Exercise material: Begin

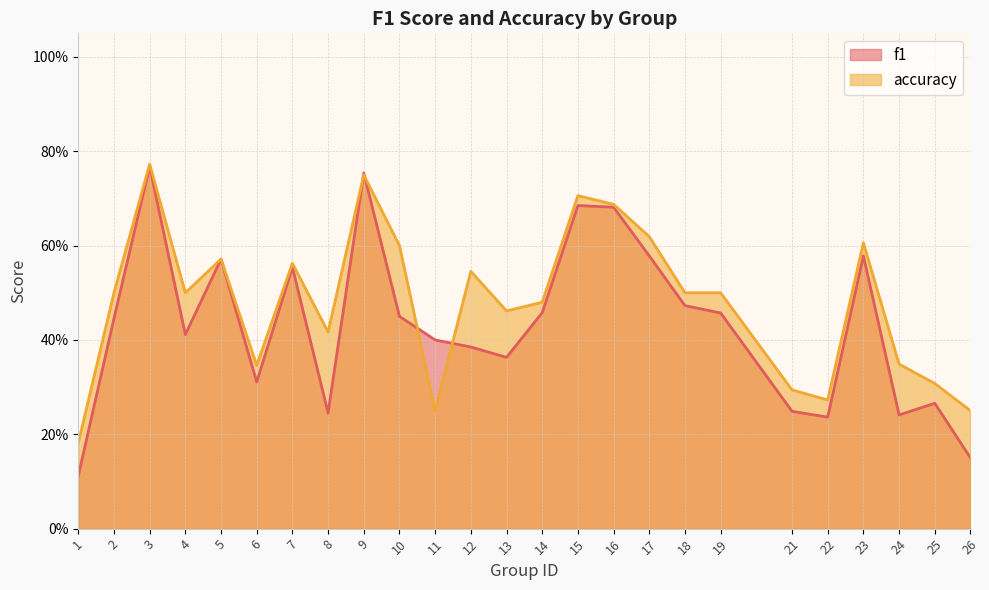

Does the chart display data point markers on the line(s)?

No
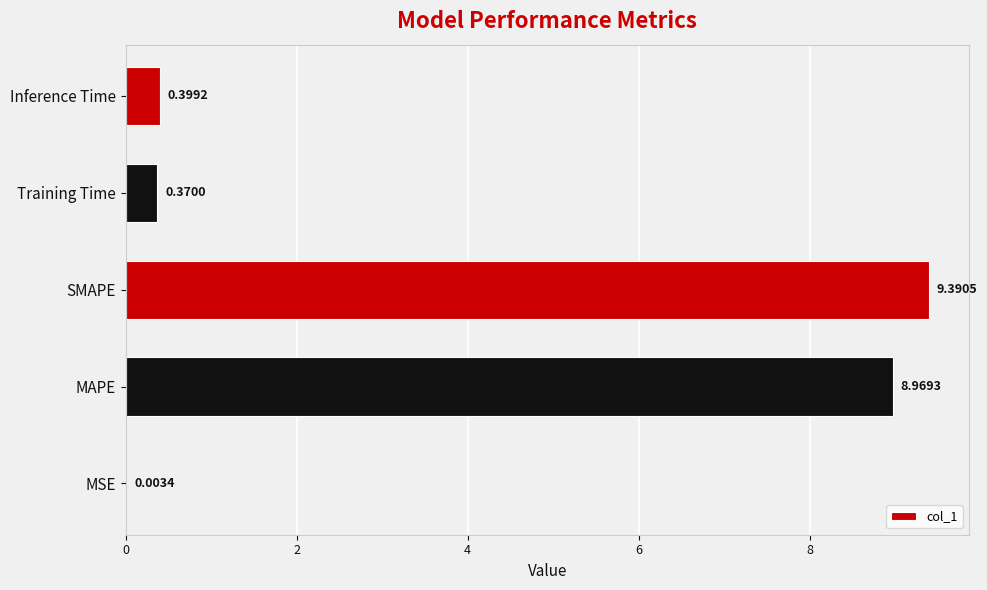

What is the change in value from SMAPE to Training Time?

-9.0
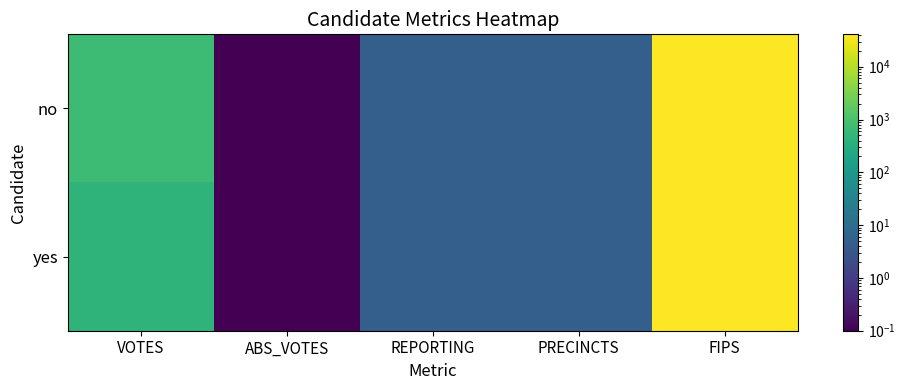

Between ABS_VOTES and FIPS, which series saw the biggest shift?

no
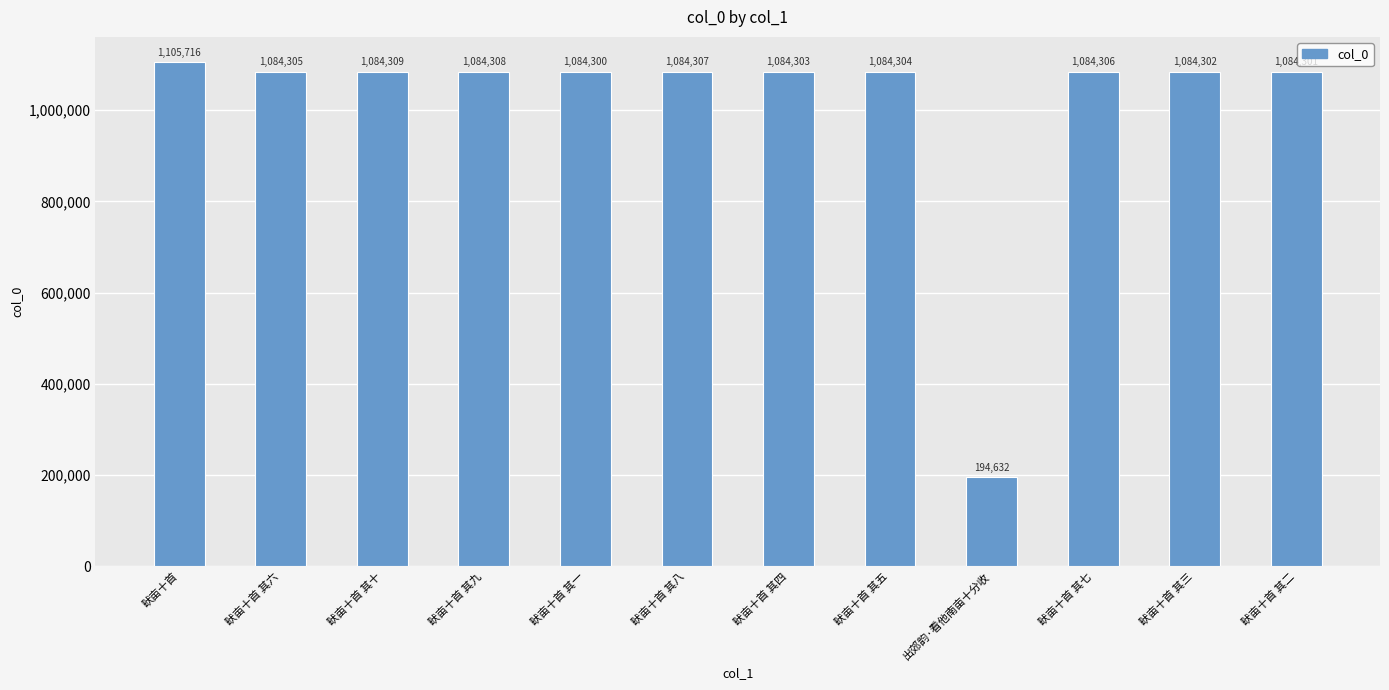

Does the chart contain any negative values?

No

Exercise material: End

Reproduce all of the entries with every "chart" swapped for "graph" and nothing else altered. Omit the pictures.

# [Response below]
Does the graph display data point markers on the line(s)?

No

What is the change in value from SMAPE to Training Time?

-9.0

Between ABS_VOTES and FIPS, which series saw the biggest shift?

no

Does the graph contain any negative values?

No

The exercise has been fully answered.